## Exercise brief
Search the data for the word "keys" and copy each line that has it.

Segment Open

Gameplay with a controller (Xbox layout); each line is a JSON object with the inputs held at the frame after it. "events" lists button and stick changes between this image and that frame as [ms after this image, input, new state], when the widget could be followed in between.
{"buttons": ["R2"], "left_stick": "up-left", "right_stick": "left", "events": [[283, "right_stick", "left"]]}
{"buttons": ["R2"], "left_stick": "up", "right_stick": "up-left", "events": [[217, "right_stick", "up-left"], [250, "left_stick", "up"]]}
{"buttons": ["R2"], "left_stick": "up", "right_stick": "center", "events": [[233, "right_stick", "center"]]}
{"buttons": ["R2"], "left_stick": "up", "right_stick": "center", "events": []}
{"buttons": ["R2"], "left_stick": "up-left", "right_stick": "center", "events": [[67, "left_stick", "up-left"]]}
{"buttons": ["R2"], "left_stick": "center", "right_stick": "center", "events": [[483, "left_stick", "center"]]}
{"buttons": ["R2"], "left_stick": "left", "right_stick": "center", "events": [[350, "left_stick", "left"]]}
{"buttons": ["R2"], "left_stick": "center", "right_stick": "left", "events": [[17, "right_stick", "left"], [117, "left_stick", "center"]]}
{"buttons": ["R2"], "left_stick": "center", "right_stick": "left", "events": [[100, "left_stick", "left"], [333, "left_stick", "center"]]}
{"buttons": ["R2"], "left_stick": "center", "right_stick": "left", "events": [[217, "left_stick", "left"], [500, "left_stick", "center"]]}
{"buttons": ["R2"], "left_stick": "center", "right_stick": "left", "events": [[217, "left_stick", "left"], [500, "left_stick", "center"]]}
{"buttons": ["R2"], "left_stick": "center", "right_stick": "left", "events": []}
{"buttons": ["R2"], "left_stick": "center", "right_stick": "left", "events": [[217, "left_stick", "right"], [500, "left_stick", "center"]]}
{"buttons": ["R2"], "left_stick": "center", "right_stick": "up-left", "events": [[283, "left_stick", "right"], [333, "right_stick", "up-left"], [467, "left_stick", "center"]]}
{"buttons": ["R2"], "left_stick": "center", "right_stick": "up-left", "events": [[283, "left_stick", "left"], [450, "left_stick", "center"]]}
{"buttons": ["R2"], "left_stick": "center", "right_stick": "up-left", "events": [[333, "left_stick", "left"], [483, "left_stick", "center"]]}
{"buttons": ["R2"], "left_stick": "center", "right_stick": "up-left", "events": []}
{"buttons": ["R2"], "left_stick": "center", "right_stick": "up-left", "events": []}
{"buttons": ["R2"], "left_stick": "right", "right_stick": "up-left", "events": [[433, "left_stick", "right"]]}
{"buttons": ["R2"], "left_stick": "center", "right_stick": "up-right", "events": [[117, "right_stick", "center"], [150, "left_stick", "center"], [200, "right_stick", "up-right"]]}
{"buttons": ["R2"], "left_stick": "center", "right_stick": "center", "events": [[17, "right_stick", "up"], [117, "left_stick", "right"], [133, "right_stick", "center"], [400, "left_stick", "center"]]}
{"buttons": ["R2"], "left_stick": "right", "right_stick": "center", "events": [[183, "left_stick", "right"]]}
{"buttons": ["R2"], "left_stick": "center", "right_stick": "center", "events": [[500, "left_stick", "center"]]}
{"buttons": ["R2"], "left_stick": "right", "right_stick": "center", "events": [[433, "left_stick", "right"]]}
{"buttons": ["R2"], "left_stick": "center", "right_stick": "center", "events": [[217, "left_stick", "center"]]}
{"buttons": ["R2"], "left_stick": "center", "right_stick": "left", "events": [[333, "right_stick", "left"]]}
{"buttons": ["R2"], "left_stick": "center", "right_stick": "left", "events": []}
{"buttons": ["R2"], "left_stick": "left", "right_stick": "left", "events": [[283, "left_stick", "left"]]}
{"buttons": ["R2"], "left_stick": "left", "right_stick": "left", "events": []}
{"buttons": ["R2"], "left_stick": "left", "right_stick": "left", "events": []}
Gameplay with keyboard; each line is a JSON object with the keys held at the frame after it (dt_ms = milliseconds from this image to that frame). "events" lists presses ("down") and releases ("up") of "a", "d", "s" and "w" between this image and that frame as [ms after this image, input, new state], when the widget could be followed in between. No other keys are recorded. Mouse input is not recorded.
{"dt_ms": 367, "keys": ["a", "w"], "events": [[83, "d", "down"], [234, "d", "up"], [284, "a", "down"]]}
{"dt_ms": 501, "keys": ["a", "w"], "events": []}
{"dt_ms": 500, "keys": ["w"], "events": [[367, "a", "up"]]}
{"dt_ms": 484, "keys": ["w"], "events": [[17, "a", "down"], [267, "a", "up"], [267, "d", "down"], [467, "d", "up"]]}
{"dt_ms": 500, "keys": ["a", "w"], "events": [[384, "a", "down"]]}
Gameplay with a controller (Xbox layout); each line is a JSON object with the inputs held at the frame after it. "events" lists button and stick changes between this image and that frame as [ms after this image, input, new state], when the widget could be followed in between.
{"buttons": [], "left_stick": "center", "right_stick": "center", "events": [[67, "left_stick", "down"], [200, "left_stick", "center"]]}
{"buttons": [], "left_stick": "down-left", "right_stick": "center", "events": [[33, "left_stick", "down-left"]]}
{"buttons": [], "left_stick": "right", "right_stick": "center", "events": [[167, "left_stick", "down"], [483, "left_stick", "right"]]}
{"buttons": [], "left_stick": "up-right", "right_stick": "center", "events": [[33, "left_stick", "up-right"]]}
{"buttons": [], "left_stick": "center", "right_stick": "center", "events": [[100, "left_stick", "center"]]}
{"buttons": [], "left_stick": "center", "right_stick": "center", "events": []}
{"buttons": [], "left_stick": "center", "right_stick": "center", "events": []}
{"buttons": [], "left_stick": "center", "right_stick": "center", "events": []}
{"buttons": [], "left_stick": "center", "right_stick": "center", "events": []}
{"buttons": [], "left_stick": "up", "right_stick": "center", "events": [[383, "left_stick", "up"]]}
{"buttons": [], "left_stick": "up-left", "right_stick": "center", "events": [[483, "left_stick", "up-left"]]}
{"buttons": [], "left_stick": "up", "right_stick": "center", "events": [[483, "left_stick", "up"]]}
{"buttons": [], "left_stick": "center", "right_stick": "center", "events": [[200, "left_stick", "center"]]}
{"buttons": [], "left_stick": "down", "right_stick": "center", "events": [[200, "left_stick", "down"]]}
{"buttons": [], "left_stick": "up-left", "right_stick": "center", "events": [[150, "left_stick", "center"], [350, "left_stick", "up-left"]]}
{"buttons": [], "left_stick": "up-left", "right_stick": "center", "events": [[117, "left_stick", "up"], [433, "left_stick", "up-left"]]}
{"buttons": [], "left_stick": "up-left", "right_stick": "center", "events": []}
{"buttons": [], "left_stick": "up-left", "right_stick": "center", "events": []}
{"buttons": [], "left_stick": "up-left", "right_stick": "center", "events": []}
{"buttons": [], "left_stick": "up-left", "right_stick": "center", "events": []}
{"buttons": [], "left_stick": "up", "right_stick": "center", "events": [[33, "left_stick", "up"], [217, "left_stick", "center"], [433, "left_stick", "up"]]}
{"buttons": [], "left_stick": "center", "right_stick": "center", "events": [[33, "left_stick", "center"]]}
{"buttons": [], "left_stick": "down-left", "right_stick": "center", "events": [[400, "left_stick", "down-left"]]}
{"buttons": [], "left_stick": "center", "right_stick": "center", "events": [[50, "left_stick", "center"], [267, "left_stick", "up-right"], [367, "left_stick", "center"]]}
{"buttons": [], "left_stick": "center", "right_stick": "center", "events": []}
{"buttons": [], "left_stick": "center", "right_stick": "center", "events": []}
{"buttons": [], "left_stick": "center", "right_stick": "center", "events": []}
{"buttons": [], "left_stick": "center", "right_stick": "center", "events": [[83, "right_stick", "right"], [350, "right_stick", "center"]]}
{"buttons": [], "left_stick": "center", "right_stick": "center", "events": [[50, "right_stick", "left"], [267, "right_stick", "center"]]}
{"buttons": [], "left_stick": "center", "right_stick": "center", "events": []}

Segment Closed

## Response to the task
Gameplay with keyboard; each line is a JSON object with the keys held at the frame after it (dt_ms = milliseconds from this image to that frame). "events" lists presses ("down") and releases ("up") of "a", "d", "s" and "w" between this image and that frame as [ms after this image, input, new state], when the widget could be followed in between. No other keys are recorded. Mouse input is not recorded.
{"dt_ms": 367, "keys": ["a", "w"], "events": [[83, "d", "down"], [234, "d", "up"], [284, "a", "down"]]}
{"dt_ms": 501, "keys": ["a", "w"], "events": []}
{"dt_ms": 500, "keys": ["w"], "events": [[367, "a", "up"]]}
{"dt_ms": 484, "keys": ["w"], "events": [[17, "a", "down"], [267, "a", "up"], [267, "d", "down"], [467, "d", "up"]]}
{"dt_ms": 500, "keys": ["a", "w"], "events": [[384, "a", "down"]]}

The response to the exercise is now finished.